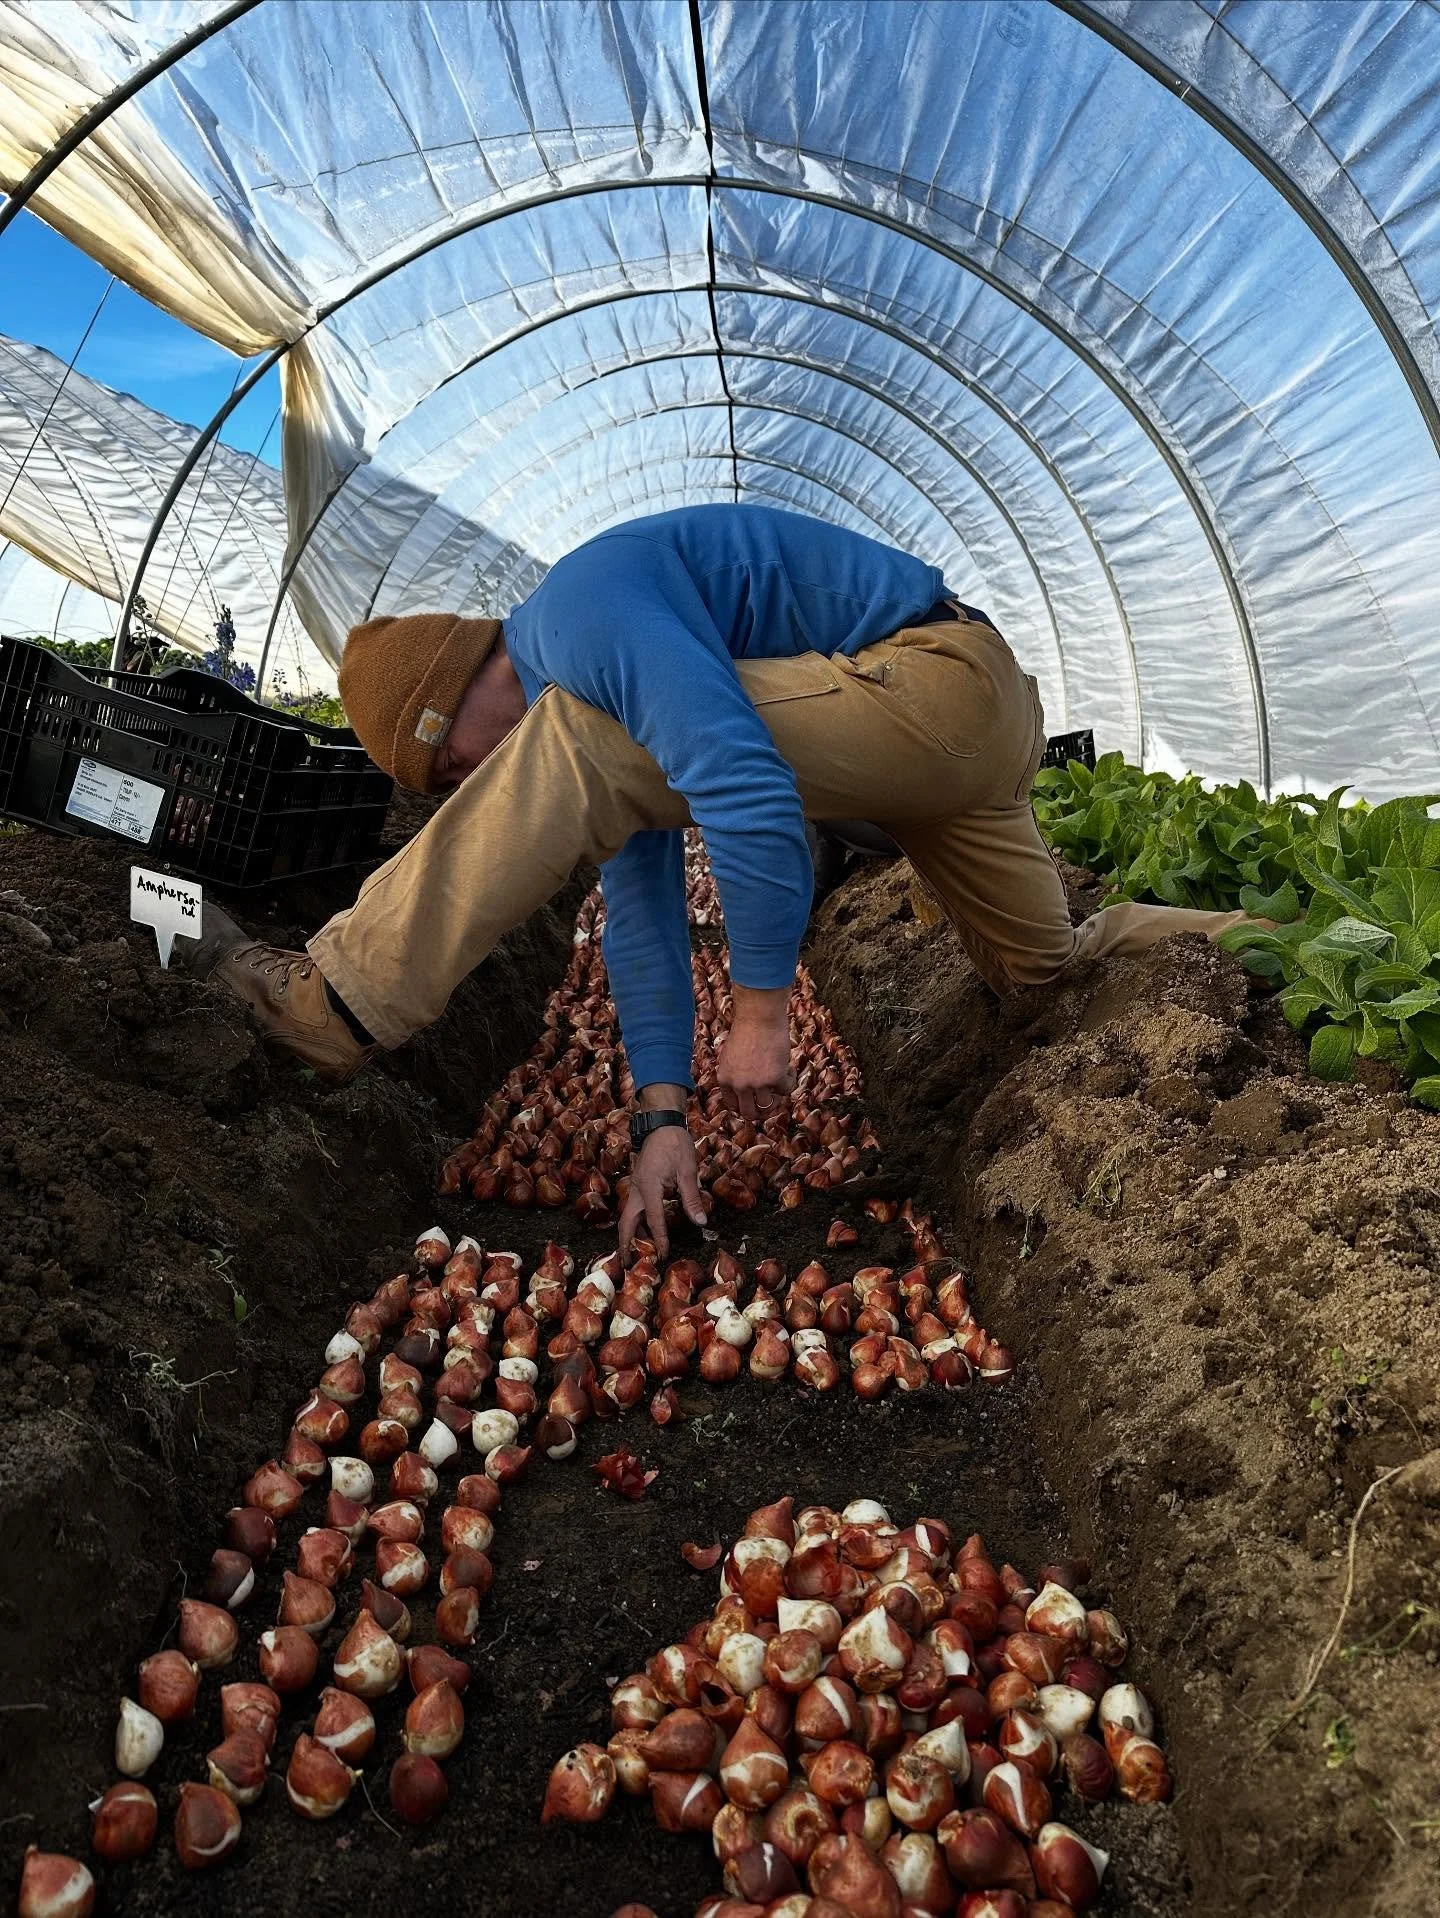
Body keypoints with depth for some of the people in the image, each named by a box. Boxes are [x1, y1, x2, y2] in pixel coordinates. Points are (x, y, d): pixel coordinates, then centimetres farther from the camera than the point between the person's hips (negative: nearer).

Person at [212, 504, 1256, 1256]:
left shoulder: (584, 610, -17)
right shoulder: (604, 701, 13)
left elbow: (749, 792, -30)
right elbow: (641, 914, 9)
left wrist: (760, 1011, -20)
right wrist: (662, 1115, 4)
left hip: (942, 680, -10)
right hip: (973, 728, 10)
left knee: (573, 752, -20)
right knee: (1045, 964, 26)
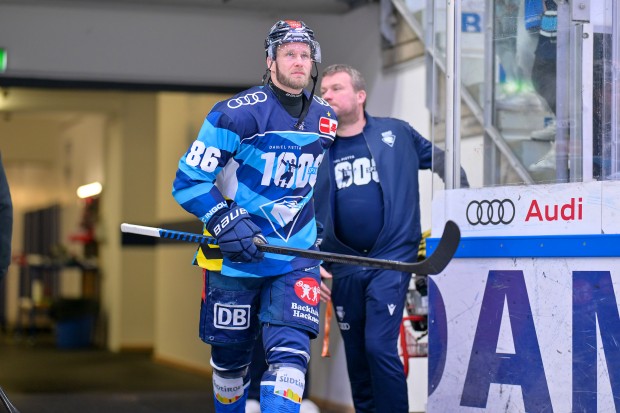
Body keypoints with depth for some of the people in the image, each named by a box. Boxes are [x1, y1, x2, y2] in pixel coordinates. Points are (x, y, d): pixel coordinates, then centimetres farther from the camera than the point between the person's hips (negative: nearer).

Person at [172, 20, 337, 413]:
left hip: (296, 259, 3)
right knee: (231, 358, 10)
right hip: (234, 258, -3)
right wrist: (226, 224, -24)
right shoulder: (239, 112, -13)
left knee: (290, 354, -14)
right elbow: (188, 181, -12)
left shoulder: (326, 120, 4)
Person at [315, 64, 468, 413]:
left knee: (379, 345, -15)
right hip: (344, 266, 3)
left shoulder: (396, 133, 2)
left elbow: (441, 160, 14)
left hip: (392, 257, -3)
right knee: (356, 357, 11)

++++++++++++++++++++

Rewrite all of the lines above, changing every "centimetres" to "cm" and keeping everything else the same. Leave the pictures out.

• **EXPECTED ANSWER**
Body keypoints with depth for some of the people in the image, each named by a box. Boxes are [x1, y1, x2, y2] in pixel coordinates. Points are (x, y, d): pixel coordinates, then cm farther from the camera than the point between the person's hips (negative: nearer).

Person at [212, 504, 1256, 1256]:
left shoulder: (584, 610, -17)
right shoulder: (604, 701, 13)
left elbow: (749, 792, -30)
right elbow: (641, 914, 9)
left wrist: (760, 1011, -20)
right wrist: (662, 1115, 4)
left hip: (942, 680, -10)
right hip: (973, 728, 10)
left knee: (573, 752, -20)
right knee: (1045, 964, 26)
Body keypoints with depth for some of the people in the image, each named by a box. Boxes are [x1, y1, x2, y2] in pixel coordinates. Points are (x, y, d): pixel coordinates, then cm farther from the camera than the point between the person's hips (negative: nearer).

Person at [172, 20, 337, 413]:
left hip: (296, 259, 3)
right knee: (231, 358, 10)
right hip: (234, 258, -3)
right wrist: (226, 224, -24)
right shoulder: (239, 112, -13)
left knee: (290, 354, -14)
right elbow: (188, 181, -12)
left shoulder: (326, 120, 4)
Person at [315, 64, 468, 413]:
left knee: (379, 345, -15)
right hip: (344, 266, 3)
left shoulder: (396, 133, 2)
left elbow: (441, 160, 14)
left hip: (392, 257, -3)
right knee: (356, 357, 11)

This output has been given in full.